The Jupyter Notebook environment (www.jupyter.org) provides a laboratory notebook metaphor in which researchers build a step-by-step scientific narrative out of “cells” that interleaves code, formatted text, mathematical formulae, plots, and multimedia. The resulting notebooks can be shared, edited, executed, and published as complete encapsulations of in silico research.
The GenePattern Notebook functionality takes the Jupyter Notebook interface one step further, adding analysis, login, and rich text input components that present the GenePattern interface to provide code-free analysis and visualization (Figure S1). All cell types interact seamlessly with existing Jupyter cell types. Within a Python code cell, programming users can easily reference analysis results from a previous GenePattern analysis cell, and in a GenePattern analysis cell, programmers can use Python variables as inputs.

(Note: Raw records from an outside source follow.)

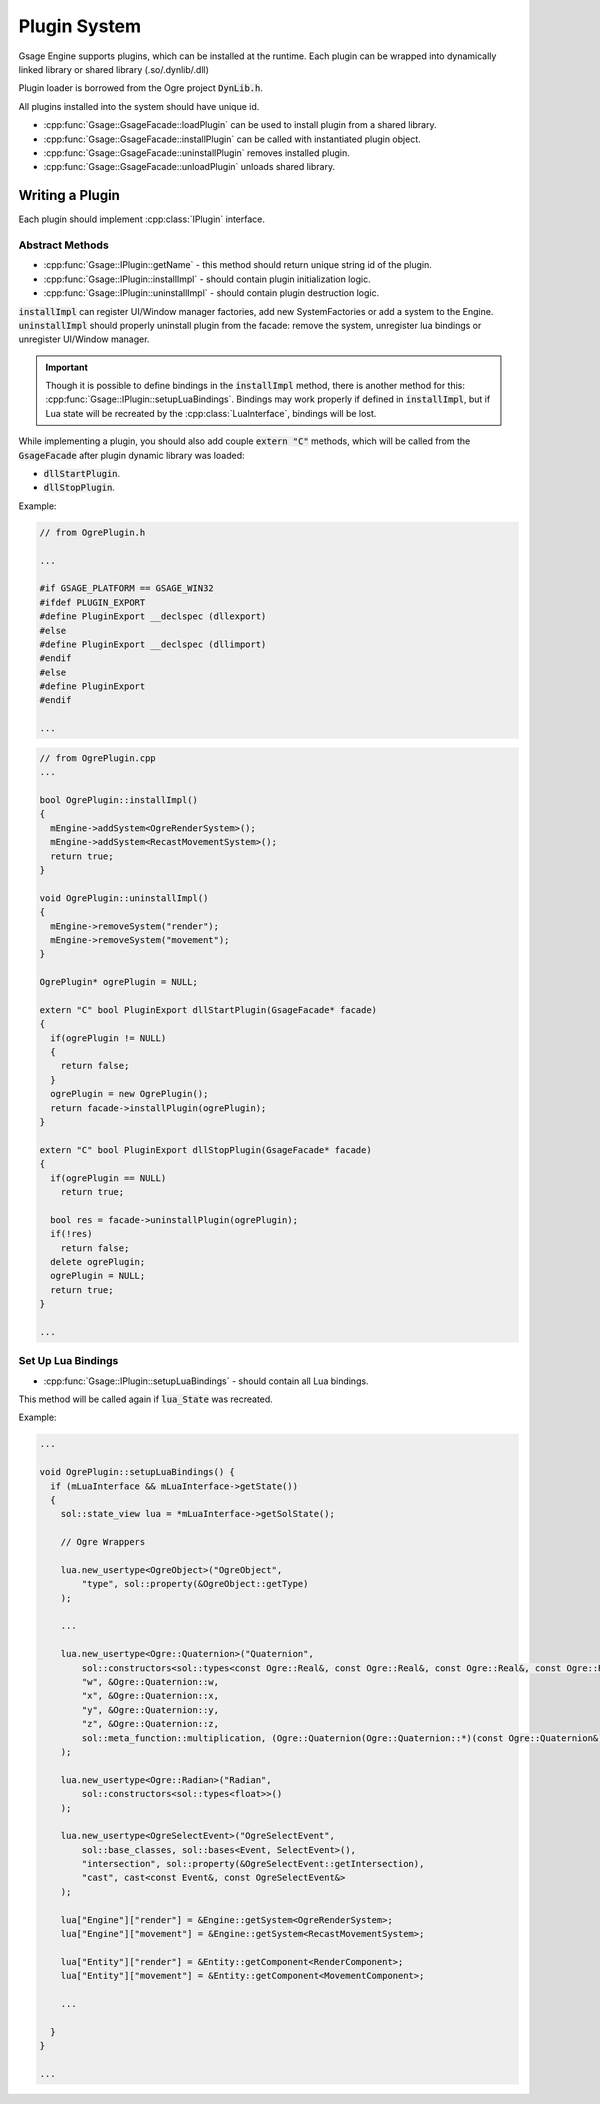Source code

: .. _plugins-label:

Plugin System
=============

Gsage Engine supports plugins, which can be installed at the runtime.
Each plugin can be wrapped into dynamically linked library or shared library (.so/.dynlib/.dll)

Plugin loader is borrowed from the Ogre project :code:`DynLib.h`.

All plugins installed into the system should have unique id.

* :cpp:func:`Gsage::GsageFacade::loadPlugin` can be used to install plugin from a shared library.
* :cpp:func:`Gsage::GsageFacade::installPlugin` can be called with instantiated plugin object.
* :cpp:func:`Gsage::GsageFacade::uninstallPlugin` removes installed plugin.
* :cpp:func:`Gsage::GsageFacade::unloadPlugin` unloads shared library.


Writing a Plugin
----------------

Each plugin should implement :cpp:class:`IPlugin` interface.

Abstract Methods
^^^^^^^^^^^^^^^^

* :cpp:func:`Gsage::IPlugin::getName` - this method should return unique string id of the plugin.
* :cpp:func:`Gsage::IPlugin::installImpl` - should contain plugin initialization logic.
* :cpp:func:`Gsage::IPlugin::uninstallImpl` - should contain plugin destruction logic.

:code:`installImpl` can register UI/Window manager factories, add new SystemFactories or add a system to the Engine.
:code:`uninstallImpl` should properly uninstall plugin from the facade: remove the system, unregister lua bindings or unregister UI/Window manager.

.. important::
  Though it is possible to define bindings in the :code:`installImpl` method, there is another method for this: :cpp:func:`Gsage::IPlugin::setupLuaBindings`.
  Bindings may work properly if defined in :code:`installImpl`, but if Lua state will be recreated by the :cpp:class:`LuaInterface`, bindings will be lost.

While implementing a plugin, you should also add couple :code:`extern "C"` methods, which will be called from the :code:`GsageFacade` after plugin dynamic library was loaded:

* :code:`dllStartPlugin`.
* :code:`dllStopPlugin`.

Example:

.. code-block:: cpp

  // from OgrePlugin.h

  ...

  #if GSAGE_PLATFORM == GSAGE_WIN32
  #ifdef PLUGIN_EXPORT
  #define PluginExport __declspec (dllexport)
  #else
  #define PluginExport __declspec (dllimport)
  #endif
  #else
  #define PluginExport
  #endif

  ...

.. code-block:: cpp

  // from OgrePlugin.cpp
  ...

  bool OgrePlugin::installImpl()
  {
    mEngine->addSystem<OgreRenderSystem>();
    mEngine->addSystem<RecastMovementSystem>();
    return true;
  }

  void OgrePlugin::uninstallImpl()
  {
    mEngine->removeSystem("render");
    mEngine->removeSystem("movement");
  }

  OgrePlugin* ogrePlugin = NULL;

  extern "C" bool PluginExport dllStartPlugin(GsageFacade* facade)
  {
    if(ogrePlugin != NULL)
    {
      return false;
    }
    ogrePlugin = new OgrePlugin();
    return facade->installPlugin(ogrePlugin);
  }

  extern "C" bool PluginExport dllStopPlugin(GsageFacade* facade)
  {
    if(ogrePlugin == NULL)
      return true;

    bool res = facade->uninstallPlugin(ogrePlugin);
    if(!res)
      return false;
    delete ogrePlugin;
    ogrePlugin = NULL;
    return true;
  }

  ...

Set Up Lua Bindings
^^^^^^^^^^^^^^^^^^^

* :cpp:func:`Gsage::IPlugin::setupLuaBindings` - should contain all Lua bindings.
This method will be called again if :code:`lua_State` was recreated.

Example:

.. code-block:: cpp

  ...

  void OgrePlugin::setupLuaBindings() {
    if (mLuaInterface && mLuaInterface->getState())
    {
      sol::state_view lua = *mLuaInterface->getSolState();

      // Ogre Wrappers

      lua.new_usertype<OgreObject>("OgreObject",
          "type", sol::property(&OgreObject::getType)
      );

      ...

      lua.new_usertype<Ogre::Quaternion>("Quaternion",
          sol::constructors<sol::types<const Ogre::Real&, const Ogre::Real&, const Ogre::Real&, const Ogre::Real&>, sol::types<const Ogre::Radian&, const Ogre::Vector3&>>(),
          "w", &Ogre::Quaternion::w,
          "x", &Ogre::Quaternion::x,
          "y", &Ogre::Quaternion::y,
          "z", &Ogre::Quaternion::z,
          sol::meta_function::multiplication, (Ogre::Quaternion(Ogre::Quaternion::*)(const Ogre::Quaternion&)const)  &Ogre::Quaternion::operator*
      );

      lua.new_usertype<Ogre::Radian>("Radian",
          sol::constructors<sol::types<float>>()
      );

      lua.new_usertype<OgreSelectEvent>("OgreSelectEvent",
          sol::base_classes, sol::bases<Event, SelectEvent>(),
          "intersection", sol::property(&OgreSelectEvent::getIntersection),
          "cast", cast<const Event&, const OgreSelectEvent&>
      );

      lua["Engine"]["render"] = &Engine::getSystem<OgreRenderSystem>;
      lua["Engine"]["movement"] = &Engine::getSystem<RecastMovementSystem>;

      lua["Entity"]["render"] = &Entity::getComponent<RenderComponent>;
      lua["Entity"]["movement"] = &Entity::getComponent<MovementComponent>;

      ...

    }
  }

  ...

We integrated GenePattern with Jupyter through the use of Jupyter's ipywidgets package, which provides a framework for the creation of new user interface objects within Jupyter Notebooks, and GenePattern's Web services interface, which exposes all of the functionality of GenePattern (e.g., searching for and obtaining module information or querying for the execution status of an analysis) to programmatic access. This combination is a design pattern that has general applicability to the class of Web service-based tools, and the Jupyter development team is incorporating our approach into the currently evolving design of the Jupyter interfaces for graphical input (Dr. Fernando Perez, personal communication, September 26, 2016).
To promote the development and dissemination of GenePattern Notebooks with minimal installation requirements, we have released an online GenePattern Notebook repository and workspace where researchers can collaboratively develop and publish notebook documents. It provides a complete Jupyter environment, connections to several GenePattern servers, and for programmers, the common Python packages used in bioinformatics analysis (numpy, pandas, matplotlib, scikit, etc.). We seeded the repository with notebooks that provide commonly used machine-learning methods: clustering, classification, and prediction, as well as dimension reduction and differential expression analysis.

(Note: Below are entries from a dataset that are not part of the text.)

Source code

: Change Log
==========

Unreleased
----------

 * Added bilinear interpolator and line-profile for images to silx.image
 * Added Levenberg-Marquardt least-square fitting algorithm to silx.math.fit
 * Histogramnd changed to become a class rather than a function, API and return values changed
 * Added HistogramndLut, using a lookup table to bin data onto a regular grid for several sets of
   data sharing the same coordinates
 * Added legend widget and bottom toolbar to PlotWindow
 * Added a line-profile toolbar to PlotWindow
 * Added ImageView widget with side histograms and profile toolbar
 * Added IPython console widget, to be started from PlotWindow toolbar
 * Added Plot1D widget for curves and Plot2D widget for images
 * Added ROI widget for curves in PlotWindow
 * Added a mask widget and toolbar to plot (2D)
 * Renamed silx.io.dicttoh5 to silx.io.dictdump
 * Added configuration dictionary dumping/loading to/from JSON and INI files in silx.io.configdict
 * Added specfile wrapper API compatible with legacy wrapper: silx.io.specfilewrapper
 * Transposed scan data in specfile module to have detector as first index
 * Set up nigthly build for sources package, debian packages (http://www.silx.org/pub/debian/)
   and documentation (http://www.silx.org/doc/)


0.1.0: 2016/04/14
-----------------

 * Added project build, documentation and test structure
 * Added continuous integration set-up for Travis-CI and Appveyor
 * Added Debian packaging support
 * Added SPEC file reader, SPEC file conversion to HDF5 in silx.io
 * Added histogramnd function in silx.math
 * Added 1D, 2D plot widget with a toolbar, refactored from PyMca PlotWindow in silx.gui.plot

Those who wish to run the GenePattern Notebook environment on their own compute resources have two options. (1) Non-programmers can install the Kitematic Docker (kitematic.com) application and use it to run the GenePattern Notebook Docker image, available on the standard Docker Hub repository (hub.docker.com). This provides a complete, ready-to-run notebook environment with all dependencies preinstalled. (2) Programmers may install the GenePattern Notebook and its dependencies through the pip or conda package manager interfaces.

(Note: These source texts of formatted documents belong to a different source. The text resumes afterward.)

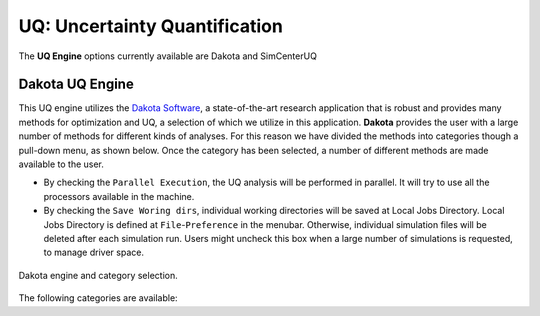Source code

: .. _lblUQ:

UQ: Uncertainty Quantification
==============================

The **UQ Engine** options currently available are Dakota and SimCenterUQ


Dakota UQ Engine
----------------

This UQ engine utilizes the `Dakota Software <https://dakota.sandia.gov/>`_, a state-of-the-art research application that is robust and provides many methods for optimization and UQ, a selection of which we utilize in this application. **Dakota** provides the user with a large number of methods for different kinds of analyses. For this reason we have divided the methods into categories though a pull-down menu, as shown below. Once the category has been selected, a number of different methods are made available to the user.

* By checking the ``Parallel Execution``, the UQ analysis will be performed in parallel. It will try to use all the processors available in the machine. 

* By checking the ``Save Woring dirs``, individual working directories will be saved at Local Jobs Directory. Local Jobs Directory is defined at ``File``-``Preference`` in the menubar. Otherwise, individual simulation files will be deleted after each simulation run. Users might uncheck this box when a large number of simulations is requested, to manage driver space.

.. _figDakota:

.. figure:: figures/dakotaUQ.png
   :align: center
   :figclass: align-center
   :width: 1200

   Dakota engine and category selection.

The following categories are available:

.. toctree-filt::
   :maxdepth: 1

   DakotaSampling
   DakotaSampling2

To our knowledge GenePattern Notebook is the first integration of a bioinformatics tool aggregation portal with an analysis notebook environment. This approach benefits both nonprogramming and programming investigators alike. For the nonprogrammer, GenePattern Notebook provides the user-friendly GenePattern genomic analysis capabilities within a publishable notebook format. For the programmer already using the Jupyter environment, it affords easy access to the entire GenePattern library of analysis and visualization modules that can be supplemented with the investigator's own coded routines.
The GenePattern Notebook environment, along with an introductory demonstration video, documentation, and tutorials, is available at www.genepattern-notebook.org. The software is freely available under a BSD-style open source license.